DISTINCT That Doesn’t Recount

DISTINCT That Doesn’t Recount

Reference counting for incremental deduplication

SELECT DISTINCT in a materialized view means a full table scan on every refresh. PostgreSQL has to see all the rows to determine which are unique. There’s no shortcut — without knowing the full data set, you can’t know if a row is duplicated.

pg_trickle has a shortcut: reference counting. Each distinct value gets a counter tracking how many source rows produce it. Insert a duplicate? Increment the counter. Delete a row? Decrement the counter. When the counter hits zero, the value is removed from the result.

No scan of existing data. O(delta) per refresh.

The Problem

SELECT DISTINCT region, product_category
FROM orders
JOIN customers ON customers.id = orders.customer_id;

This query deduplicates (region, product_category) pairs. With 50 million orders across 200 unique pairs, a full refresh scans 50 million rows to produce 200 rows.

With IVM, 10 new orders come in. Do they create any new (region, product_category) pairs? Or are all 10 in existing pairs? To answer this without scanning, you need to know how many rows currently produce each pair.

The __pgt_dup_count Column

pg_trickle maintains a hidden column __pgt_dup_count on stream tables that use DISTINCT. This column tracks the multiplicity of each row in the result — how many source rows produce it.

-- What the stream table actually stores (internal representation)
SELECT region, product_category, __pgt_dup_count
FROM pgtrickle.distinct_pairs;

  region    | product_category | __pgt_dup_count
------------+------------------+-----------------
 Northeast  | Electronics      | 12,847
 Northeast  | Clothing         | 8,432
 Southeast  | Electronics      | 15,291
 ...        | ...              | ...

The user-visible query (SELECT * FROM distinct_pairs) hides __pgt_dup_count — you just see the distinct values.

Delta Rules

INSERT a row that matches an existing distinct value: __pgt_dup_count += 1 No new row is added to the result. The value was already there.

INSERT a row with a new distinct value: INSERT row with __pgt_dup_count = 1 New distinct value appears in the result.

DELETE a row: __pgt_dup_count -= 1 If __pgt_dup_count = 0: DELETE the row from the result The distinct value disappears only when all source rows producing it are gone.

UPDATE a row (changes the distinct columns): Decrement old value's __pgt_dup_count (possibly remove it) Increment new value's __pgt_dup_count (possibly insert it)

Items in a dataset listing:
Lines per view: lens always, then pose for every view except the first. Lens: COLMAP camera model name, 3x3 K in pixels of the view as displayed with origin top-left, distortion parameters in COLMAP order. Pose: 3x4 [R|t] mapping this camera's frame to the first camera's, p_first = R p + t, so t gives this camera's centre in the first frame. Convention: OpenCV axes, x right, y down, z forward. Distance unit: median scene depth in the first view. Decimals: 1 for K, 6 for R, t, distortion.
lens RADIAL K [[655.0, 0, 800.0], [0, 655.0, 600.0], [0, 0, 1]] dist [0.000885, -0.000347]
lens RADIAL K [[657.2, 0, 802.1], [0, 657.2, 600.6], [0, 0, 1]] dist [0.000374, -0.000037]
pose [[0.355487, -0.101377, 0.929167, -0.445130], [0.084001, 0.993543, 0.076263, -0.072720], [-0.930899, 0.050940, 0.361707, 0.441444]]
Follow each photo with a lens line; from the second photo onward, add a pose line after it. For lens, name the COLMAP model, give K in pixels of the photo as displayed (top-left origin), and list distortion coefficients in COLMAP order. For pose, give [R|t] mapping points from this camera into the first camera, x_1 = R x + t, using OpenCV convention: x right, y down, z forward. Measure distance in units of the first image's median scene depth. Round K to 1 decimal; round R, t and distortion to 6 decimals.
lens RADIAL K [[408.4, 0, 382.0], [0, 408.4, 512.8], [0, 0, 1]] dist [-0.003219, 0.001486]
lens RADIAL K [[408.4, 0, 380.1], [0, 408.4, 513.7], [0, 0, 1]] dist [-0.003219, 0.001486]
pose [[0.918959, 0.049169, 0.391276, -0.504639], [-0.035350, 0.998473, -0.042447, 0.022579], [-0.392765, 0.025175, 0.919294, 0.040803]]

Exercise A
From the article on DISTINCT reference counting, write out the passage from "No scan of existing" to "produce each pair.".
Exercise B
In the article on DISTINCT reference counting, what hidden column does pg_trickle maintain on stream tables that use DISTINCT?

Exercise result A
No scan of existing data. O(delta) per refresh.

The Problem

SELECT DISTINCT region, product_category
FROM orders
JOIN customers ON customers.id = orders.customer_id;

This query deduplicates (region, product_category) pairs. With 50 million orders across 200 unique pairs, a full refresh scans 50 million rows to produce 200 rows.

With IVM, 10 new orders come in. Do they create any new (region, product_category) pairs? Or are all 10 in existing pairs? To answer this without scanning, you need to know how many rows currently produce each pair.

Exercise result B
It maintains the hidden column __pgt_dup_count.